A year later, Robinson was arrested and charged with felony theft, according to papers filed in Cobb County Superior Court in Marietta. An indictment handed up in January 1986 charged that he had placed $7,350 of his employer's funds into his own bank account instead of depositing it, as instructed, into a high-interest-bearing account held by the insurance agents' group.

He pleaded guilty in August 1986 to that charge. He was given probation under Georgia's first-offender statute, fined $1,000 and ordered to pay $10,800 in restitution, court papers show.

A few months earlier, the Robinsons had set up a property management and rental company jointly with neighbors Dale and Robert Mehlhouse, according to court papers. John Robinson was listed as the registered agent for "Home Management Associates Inc." Diane Robinson and the Mehlhouses were listed as officers of the company.

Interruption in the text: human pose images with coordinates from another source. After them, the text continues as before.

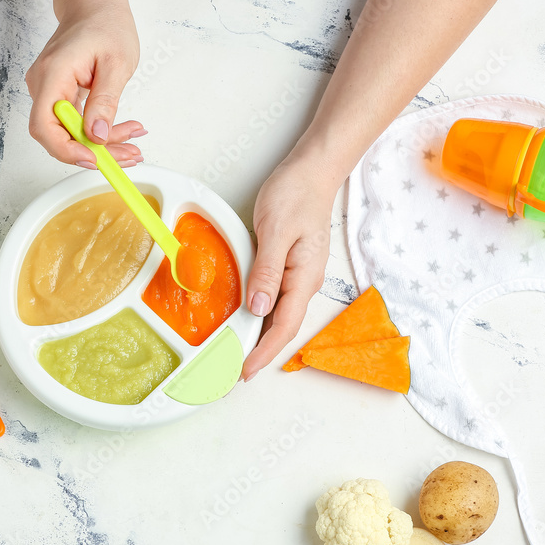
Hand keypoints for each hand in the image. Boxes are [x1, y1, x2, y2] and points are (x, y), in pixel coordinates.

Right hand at [25, 0, 144, 168]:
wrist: (94, 5)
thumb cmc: (105, 24)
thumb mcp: (116, 63)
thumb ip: (105, 101)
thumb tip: (96, 134)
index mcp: (53, 74)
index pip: (44, 124)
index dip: (66, 149)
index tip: (93, 159)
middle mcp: (44, 84)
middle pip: (57, 134)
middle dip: (93, 151)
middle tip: (127, 155)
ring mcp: (48, 90)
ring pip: (68, 131)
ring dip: (100, 142)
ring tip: (132, 141)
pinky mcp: (58, 94)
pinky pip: (73, 121)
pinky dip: (96, 130)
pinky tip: (121, 132)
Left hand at [241, 155, 340, 381]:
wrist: (312, 171)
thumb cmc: (297, 195)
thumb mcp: (278, 231)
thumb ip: (268, 270)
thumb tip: (259, 307)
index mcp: (305, 278)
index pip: (284, 326)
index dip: (264, 352)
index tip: (245, 371)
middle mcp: (304, 282)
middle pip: (281, 328)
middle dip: (259, 353)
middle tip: (232, 373)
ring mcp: (297, 276)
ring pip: (277, 316)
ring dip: (257, 337)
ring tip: (234, 355)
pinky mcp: (288, 267)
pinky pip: (273, 299)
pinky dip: (257, 316)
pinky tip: (243, 321)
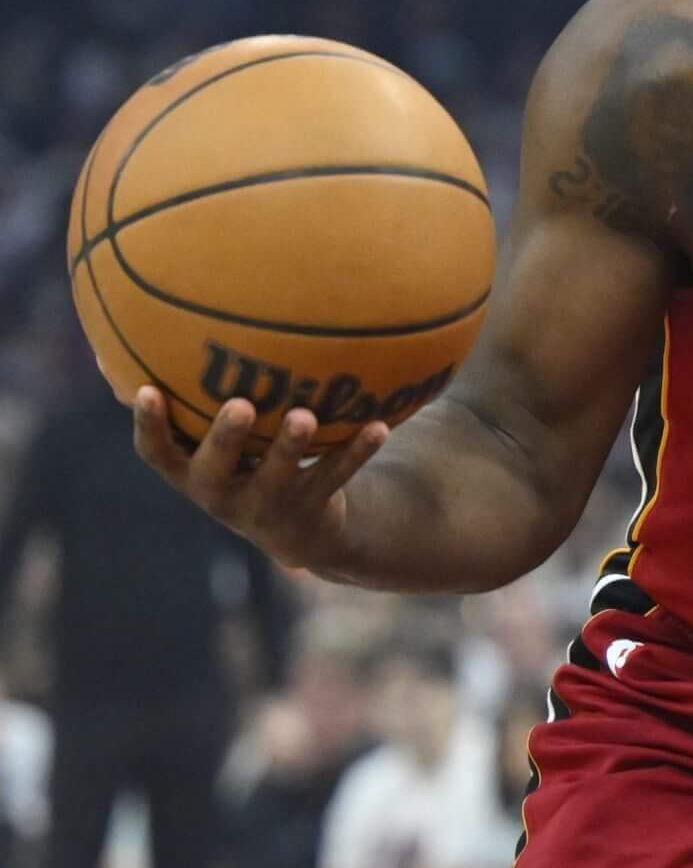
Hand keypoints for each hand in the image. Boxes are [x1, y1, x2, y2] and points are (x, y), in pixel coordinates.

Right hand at [132, 391, 387, 573]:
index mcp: (190, 471)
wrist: (294, 529)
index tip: (145, 391)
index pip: (157, 452)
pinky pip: (336, 474)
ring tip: (305, 414)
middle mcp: (222, 491)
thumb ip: (186, 397)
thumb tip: (136, 337)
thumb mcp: (208, 440)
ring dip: (291, 444)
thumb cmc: (242, 462)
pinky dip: (358, 450)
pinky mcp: (311, 505)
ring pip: (278, 474)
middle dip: (225, 438)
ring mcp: (267, 502)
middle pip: (215, 468)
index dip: (148, 425)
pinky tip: (380, 425)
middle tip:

The business at first was run out of the Robinsons' home, but sometime this year it was moved to the Mehlhouses' home next door, sources said. It was in this basement office where police last month found a copy of the purported account of the Rixse murder, sources said.

Cobb County Magistrate James G. Bodiford declined to reveal what was confiscated under the search warrant, which he said was returned Aug. 27.

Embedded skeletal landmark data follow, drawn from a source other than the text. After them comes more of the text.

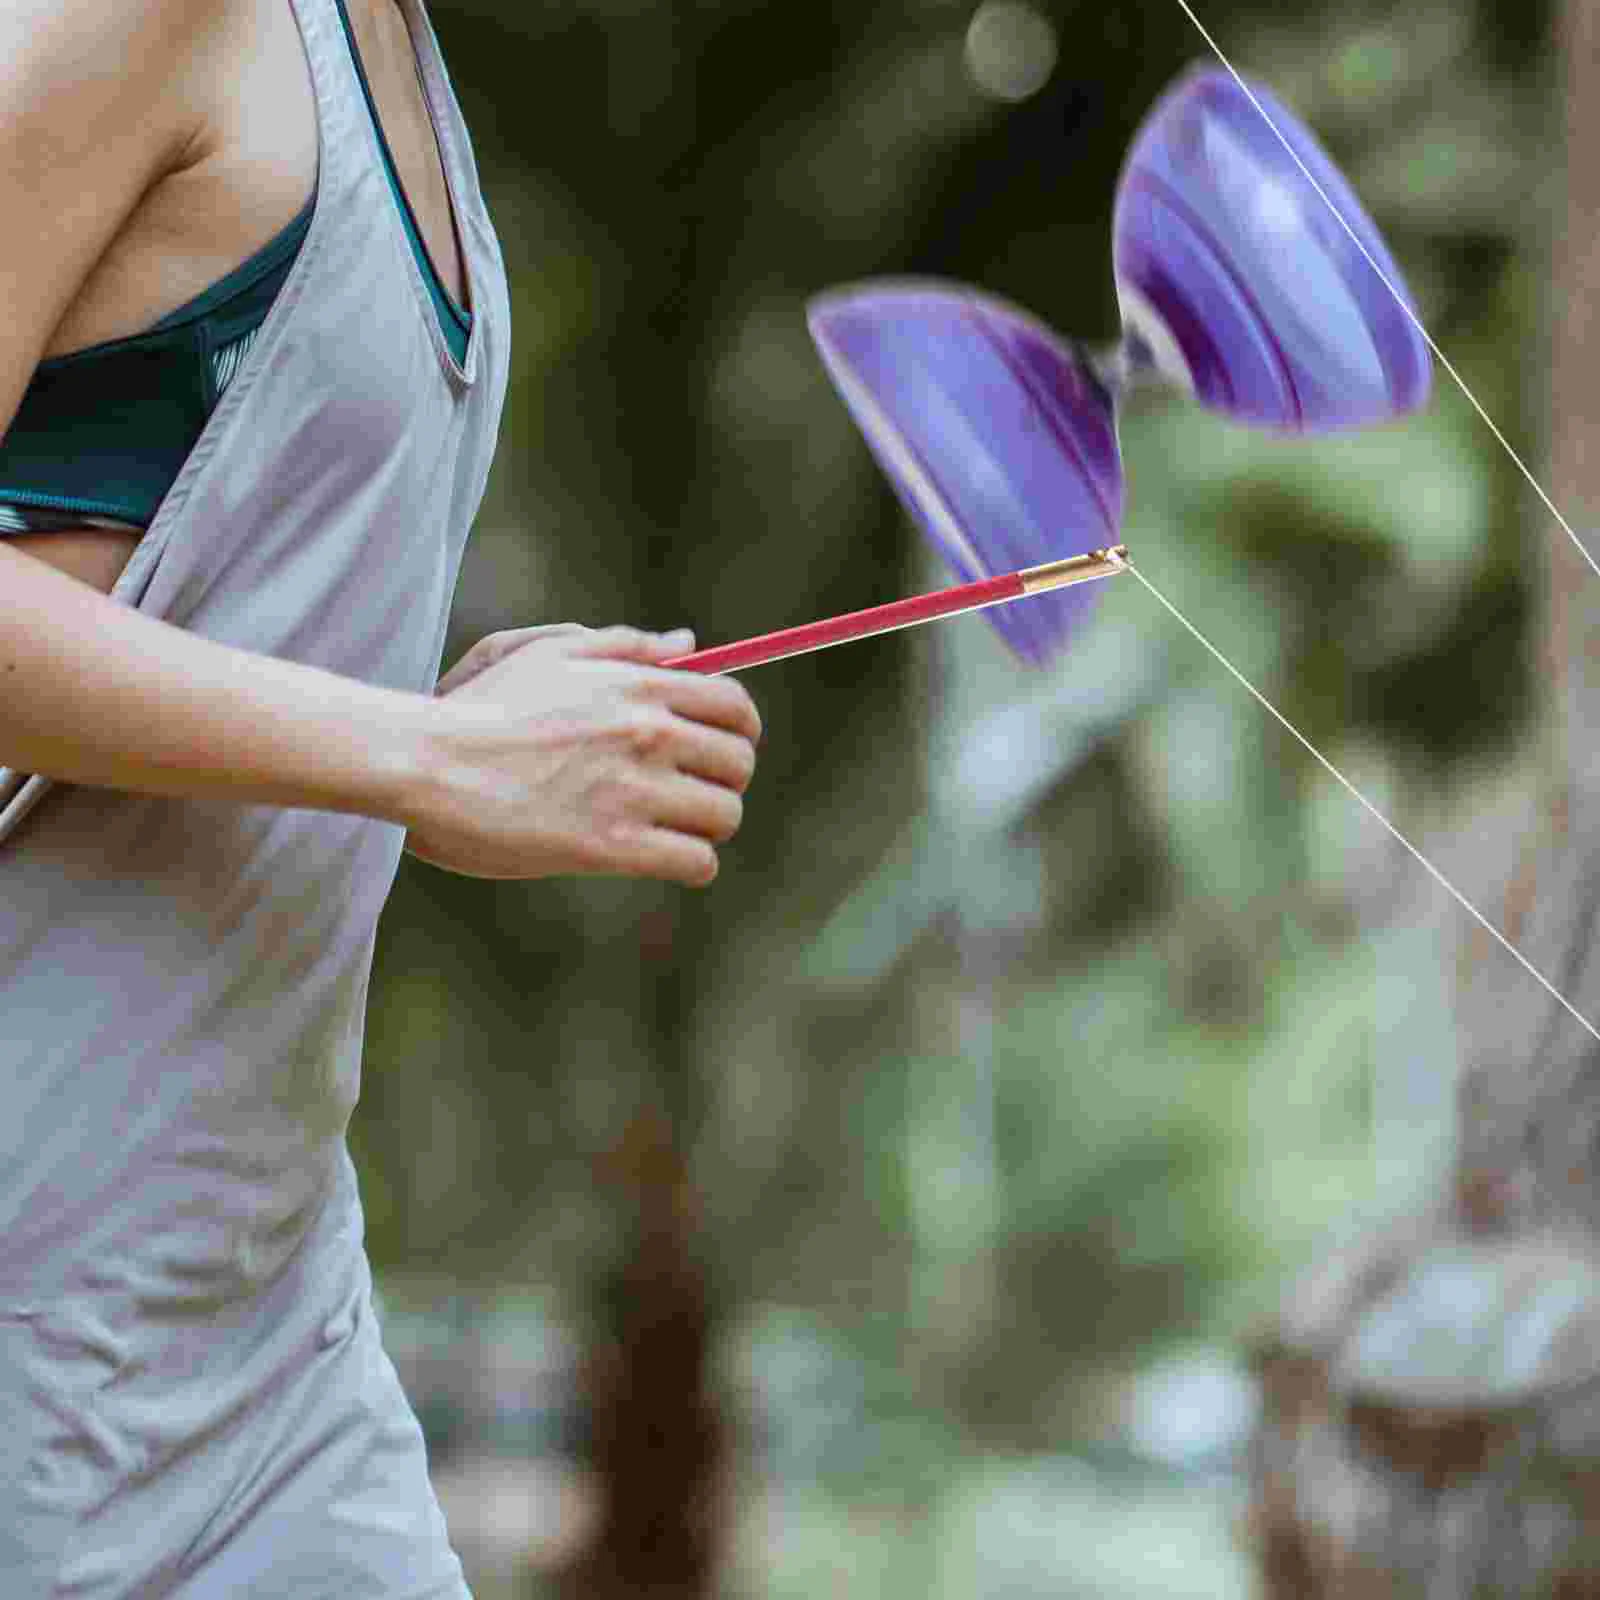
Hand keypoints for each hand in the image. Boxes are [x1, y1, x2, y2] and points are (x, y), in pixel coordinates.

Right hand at [403, 624, 760, 884]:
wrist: (426, 763)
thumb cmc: (479, 706)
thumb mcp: (548, 652)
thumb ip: (625, 646)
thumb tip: (687, 643)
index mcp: (639, 684)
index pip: (735, 706)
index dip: (740, 731)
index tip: (722, 748)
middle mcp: (649, 732)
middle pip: (739, 763)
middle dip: (723, 781)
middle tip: (691, 793)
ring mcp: (635, 789)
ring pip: (725, 815)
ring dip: (707, 826)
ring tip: (674, 828)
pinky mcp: (614, 845)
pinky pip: (697, 861)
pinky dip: (692, 864)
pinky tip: (666, 859)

In October of last year, the Robinsons separated and Diane Robinson requested a divorce, according to court papers. The couple signed a divorce agreement Nov. 21, 1986, but did not file it in court until March, according to court records. The divorce became final in May, the records show.

The divorce greatly upset John Robinson, an associate said. "It almost destroyed John," he said.

Under the terms of the divorce settlement, Diane Robinson retains sole custody of her three children. Her former husband, who legally adopted the girls after their father's death, has visiting privileges.

Diane Robinson has failed in Virginia and Georgia courts to overturn an August 1984 order by Alexandria Circuit Court Judge Donald H. Kent granting visitation rights with Diane Robinson's children to Rixse's mother, who lives in Alexandria.

Kent later authorized Diane Robinson's arrest if she ever returned to Alexandria so she could be brought to court to see whether she had failed to comply with his 1984 order on the visitation rights.